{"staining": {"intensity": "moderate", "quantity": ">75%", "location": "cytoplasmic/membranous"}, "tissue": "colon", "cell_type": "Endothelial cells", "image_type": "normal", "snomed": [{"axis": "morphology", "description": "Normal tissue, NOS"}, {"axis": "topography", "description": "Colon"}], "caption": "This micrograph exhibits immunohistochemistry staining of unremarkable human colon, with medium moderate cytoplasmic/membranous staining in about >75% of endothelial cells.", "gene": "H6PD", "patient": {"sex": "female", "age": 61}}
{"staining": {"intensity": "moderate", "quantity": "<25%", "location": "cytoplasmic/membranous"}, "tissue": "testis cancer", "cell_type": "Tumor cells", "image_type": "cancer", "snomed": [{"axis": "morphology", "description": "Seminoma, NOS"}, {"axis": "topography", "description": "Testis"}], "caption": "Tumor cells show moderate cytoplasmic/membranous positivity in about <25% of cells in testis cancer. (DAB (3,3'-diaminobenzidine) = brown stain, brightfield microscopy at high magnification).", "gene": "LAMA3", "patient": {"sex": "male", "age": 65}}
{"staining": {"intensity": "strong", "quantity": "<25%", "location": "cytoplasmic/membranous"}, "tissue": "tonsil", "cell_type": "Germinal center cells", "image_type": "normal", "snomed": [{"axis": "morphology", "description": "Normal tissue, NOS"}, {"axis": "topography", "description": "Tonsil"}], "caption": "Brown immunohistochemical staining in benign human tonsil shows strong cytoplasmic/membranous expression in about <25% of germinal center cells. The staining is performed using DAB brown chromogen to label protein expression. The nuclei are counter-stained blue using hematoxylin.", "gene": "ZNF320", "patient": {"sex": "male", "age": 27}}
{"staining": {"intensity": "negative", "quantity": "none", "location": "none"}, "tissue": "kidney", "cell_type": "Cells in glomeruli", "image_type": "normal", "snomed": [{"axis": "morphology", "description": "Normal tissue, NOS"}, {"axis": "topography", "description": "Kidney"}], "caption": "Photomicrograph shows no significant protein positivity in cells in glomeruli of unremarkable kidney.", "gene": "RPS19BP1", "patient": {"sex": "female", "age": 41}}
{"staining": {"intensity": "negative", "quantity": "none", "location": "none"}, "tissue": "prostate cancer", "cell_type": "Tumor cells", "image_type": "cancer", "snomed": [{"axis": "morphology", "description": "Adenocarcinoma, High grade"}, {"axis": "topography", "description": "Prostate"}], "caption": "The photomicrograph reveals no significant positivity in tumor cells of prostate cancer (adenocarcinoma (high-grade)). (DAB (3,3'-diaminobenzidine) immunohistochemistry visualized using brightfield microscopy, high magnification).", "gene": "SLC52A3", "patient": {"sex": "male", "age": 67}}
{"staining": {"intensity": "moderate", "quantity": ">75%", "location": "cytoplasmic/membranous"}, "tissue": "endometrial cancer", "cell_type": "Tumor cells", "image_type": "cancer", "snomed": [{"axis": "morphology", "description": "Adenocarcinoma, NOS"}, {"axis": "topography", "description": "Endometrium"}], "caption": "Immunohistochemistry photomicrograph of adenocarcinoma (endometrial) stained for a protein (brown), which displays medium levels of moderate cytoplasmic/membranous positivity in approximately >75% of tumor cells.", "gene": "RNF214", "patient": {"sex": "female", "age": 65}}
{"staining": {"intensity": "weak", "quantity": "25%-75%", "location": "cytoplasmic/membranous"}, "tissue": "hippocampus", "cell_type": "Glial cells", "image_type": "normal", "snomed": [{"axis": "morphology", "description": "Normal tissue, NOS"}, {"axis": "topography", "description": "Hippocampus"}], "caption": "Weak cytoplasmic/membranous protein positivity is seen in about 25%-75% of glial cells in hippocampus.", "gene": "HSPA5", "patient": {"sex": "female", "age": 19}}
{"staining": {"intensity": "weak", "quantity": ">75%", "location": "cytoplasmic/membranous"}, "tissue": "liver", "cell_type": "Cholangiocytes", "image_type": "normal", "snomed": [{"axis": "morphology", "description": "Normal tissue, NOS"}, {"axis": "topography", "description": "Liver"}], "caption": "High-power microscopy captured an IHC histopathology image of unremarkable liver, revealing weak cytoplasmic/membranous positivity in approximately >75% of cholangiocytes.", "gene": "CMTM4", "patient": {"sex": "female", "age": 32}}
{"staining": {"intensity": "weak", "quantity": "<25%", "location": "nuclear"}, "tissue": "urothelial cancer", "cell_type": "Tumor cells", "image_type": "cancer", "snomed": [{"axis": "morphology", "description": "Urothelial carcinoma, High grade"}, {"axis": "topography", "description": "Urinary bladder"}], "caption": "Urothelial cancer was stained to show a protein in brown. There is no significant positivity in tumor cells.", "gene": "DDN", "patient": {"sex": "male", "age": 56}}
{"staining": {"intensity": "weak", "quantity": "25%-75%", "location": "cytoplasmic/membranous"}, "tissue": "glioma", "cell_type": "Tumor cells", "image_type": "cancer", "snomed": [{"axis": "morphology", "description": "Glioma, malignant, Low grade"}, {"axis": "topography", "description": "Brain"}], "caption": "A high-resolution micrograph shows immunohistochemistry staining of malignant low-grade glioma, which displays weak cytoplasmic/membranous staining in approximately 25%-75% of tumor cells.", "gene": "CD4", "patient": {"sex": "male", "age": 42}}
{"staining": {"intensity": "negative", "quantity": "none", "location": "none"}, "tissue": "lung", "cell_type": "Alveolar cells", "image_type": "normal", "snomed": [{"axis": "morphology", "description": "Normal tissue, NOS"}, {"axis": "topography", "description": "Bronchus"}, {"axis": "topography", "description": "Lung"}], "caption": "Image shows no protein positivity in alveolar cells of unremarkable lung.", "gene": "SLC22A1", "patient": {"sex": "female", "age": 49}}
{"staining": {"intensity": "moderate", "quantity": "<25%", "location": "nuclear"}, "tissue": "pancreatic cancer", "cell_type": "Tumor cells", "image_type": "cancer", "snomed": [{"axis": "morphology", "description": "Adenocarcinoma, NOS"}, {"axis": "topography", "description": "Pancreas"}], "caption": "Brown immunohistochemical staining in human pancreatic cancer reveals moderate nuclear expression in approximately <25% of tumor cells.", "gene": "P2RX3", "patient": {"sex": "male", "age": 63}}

* **PROBLEM DETAILS**: Keep every word the same and copy out all of the entries.

* **OUTPUT**:
{"staining": {"intensity": "moderate", "quantity": ">75%", "location": "cytoplasmic/membranous"}, "tissue": "colon", "cell_type": "Endothelial cells", "image_type": "normal", "snomed": [{"axis": "morphology", "description": "Normal tissue, NOS"}, {"axis": "topography", "description": "Colon"}], "caption": "This micrograph exhibits immunohistochemistry staining of unremarkable human colon, with medium moderate cytoplasmic/membranous staining in about >75% of endothelial cells.", "gene": "H6PD", "patient": {"sex": "female", "age": 61}}
{"staining": {"intensity": "moderate", "quantity": "<25%", "location": "cytoplasmic/membranous"}, "tissue": "testis cancer", "cell_type": "Tumor cells", "image_type": "cancer", "snomed": [{"axis": "morphology", "description": "Seminoma, NOS"}, {"axis": "topography", "description": "Testis"}], "caption": "Tumor cells show moderate cytoplasmic/membranous positivity in about <25% of cells in testis cancer. (DAB (3,3'-diaminobenzidine) = brown stain, brightfield microscopy at high magnification).", "gene": "LAMA3", "patient": {"sex": "male", "age": 65}}
{"staining": {"intensity": "strong", "quantity": "<25%", "location": "cytoplasmic/membranous"}, "tissue": "tonsil", "cell_type": "Germinal center cells", "image_type": "normal", "snomed": [{"axis": "morphology", "description": "Normal tissue, NOS"}, {"axis": "topography", "description": "Tonsil"}], "caption": "Brown immunohistochemical staining in benign human tonsil shows strong cytoplasmic/membranous expression in about <25% of germinal center cells. The staining is performed using DAB brown chromogen to label protein expression. The nuclei are counter-stained blue using hematoxylin.", "gene": "ZNF320", "patient": {"sex": "male", "age": 27}}
{"staining": {"intensity": "negative", "quantity": "none", "location": "none"}, "tissue": "kidney", "cell_type": "Cells in glomeruli", "image_type": "normal", "snomed": [{"axis": "morphology", "description": "Normal tissue, NOS"}, {"axis": "topography", "description": "Kidney"}], "caption": "Photomicrograph shows no significant protein positivity in cells in glomeruli of unremarkable kidney.", "gene": "RPS19BP1", "patient": {"sex": "female", "age": 41}}
{"staining": {"intensity": "negative", "quantity": "none", "location": "none"}, "tissue": "prostate cancer", "cell_type": "Tumor cells", "image_type": "cancer", "snomed": [{"axis": "morphology", "description": "Adenocarcinoma, High grade"}, {"axis": "topography", "description": "Prostate"}], "caption": "The photomicrograph reveals no significant positivity in tumor cells of prostate cancer (adenocarcinoma (high-grade)). (DAB (3,3'-diaminobenzidine) immunohistochemistry visualized using brightfield microscopy, high magnification).", "gene": "SLC52A3", "patient": {"sex": "male", "age": 67}}
{"staining": {"intensity": "moderate", "quantity": ">75%", "location": "cytoplasmic/membranous"}, "tissue": "endometrial cancer", "cell_type": "Tumor cells", "image_type": "cancer", "snomed": [{"axis": "morphology", "description": "Adenocarcinoma, NOS"}, {"axis": "topography", "description": "Endometrium"}], "caption": "Immunohistochemistry photomicrograph of adenocarcinoma (endometrial) stained for a protein (brown), which displays medium levels of moderate cytoplasmic/membranous positivity in approximately >75% of tumor cells.", "gene": "RNF214", "patient": {"sex": "female", "age": 65}}
{"staining": {"intensity": "weak", "quantity": "25%-75%", "location": "cytoplasmic/membranous"}, "tissue": "hippocampus", "cell_type": "Glial cells", "image_type": "normal", "snomed": [{"axis": "morphology", "description": "Normal tissue, NOS"}, {"axis": "topography", "description": "Hippocampus"}], "caption": "Weak cytoplasmic/membranous protein positivity is seen in about 25%-75% of glial cells in hippocampus.", "gene": "HSPA5", "patient": {"sex": "female", "age": 19}}
{"staining": {"intensity": "weak", "quantity": ">75%", "location": "cytoplasmic/membranous"}, "tissue": "liver", "cell_type": "Cholangiocytes", "image_type": "normal", "snomed": [{"axis": "morphology", "description": "Normal tissue, NOS"}, {"axis": "topography", "description": "Liver"}], "caption": "High-power microscopy captured an IHC histopathology image of unremarkable liver, revealing weak cytoplasmic/membranous positivity in approximately >75% of cholangiocytes.", "gene": "CMTM4", "patient": {"sex": "female", "age": 32}}
{"staining": {"intensity": "weak", "quantity": "<25%", "location": "nuclear"}, "tissue": "urothelial cancer", "cell_type": "Tumor cells", "image_type": "cancer", "snomed": [{"axis": "morphology", "description": "Urothelial carcinoma, High grade"}, {"axis": "topography", "description": "Urinary bladder"}], "caption": "Urothelial cancer was stained to show a protein in brown. There is no significant positivity in tumor cells.", "gene": "DDN", "patient": {"sex": "male", "age": 56}}
{"staining": {"intensity": "weak", "quantity": "25%-75%", "location": "cytoplasmic/membranous"}, "tissue": "glioma", "cell_type": "Tumor cells", "image_type": "cancer", "snomed": [{"axis": "morphology", "description": "Glioma, malignant, Low grade"}, {"axis": "topography", "description": "Brain"}], "caption": "A high-resolution micrograph shows immunohistochemistry staining of malignant low-grade glioma, which displays weak cytoplasmic/membranous staining in approximately 25%-75% of tumor cells.", "gene": "CD4", "patient": {"sex": "male", "age": 42}}
{"staining": {"intensity": "negative", "quantity": "none", "location": "none"}, "tissue": "lung", "cell_type": "Alveolar cells", "image_type": "normal", "snomed": [{"axis": "morphology", "description": "Normal tissue, NOS"}, {"axis": "topography", "description": "Bronchus"}, {"axis": "topography", "description": "Lung"}], "caption": "Image shows no protein positivity in alveolar cells of unremarkable lung.", "gene": "SLC22A1", "patient": {"sex": "female", "age": 49}}
{"staining": {"intensity": "moderate", "quantity": "<25%", "location": "nuclear"}, "tissue": "pancreatic cancer", "cell_type": "Tumor cells", "image_type": "cancer", "snomed": [{"axis": "morphology", "description": "Adenocarcinoma, NOS"}, {"axis": "topography", "description": "Pancreas"}], "caption": "Brown immunohistochemical staining in human pancreatic cancer reveals moderate nuclear expression in approximately <25% of tumor cells.", "gene": "P2RX3", "patient": {"sex": "male", "age": 63}}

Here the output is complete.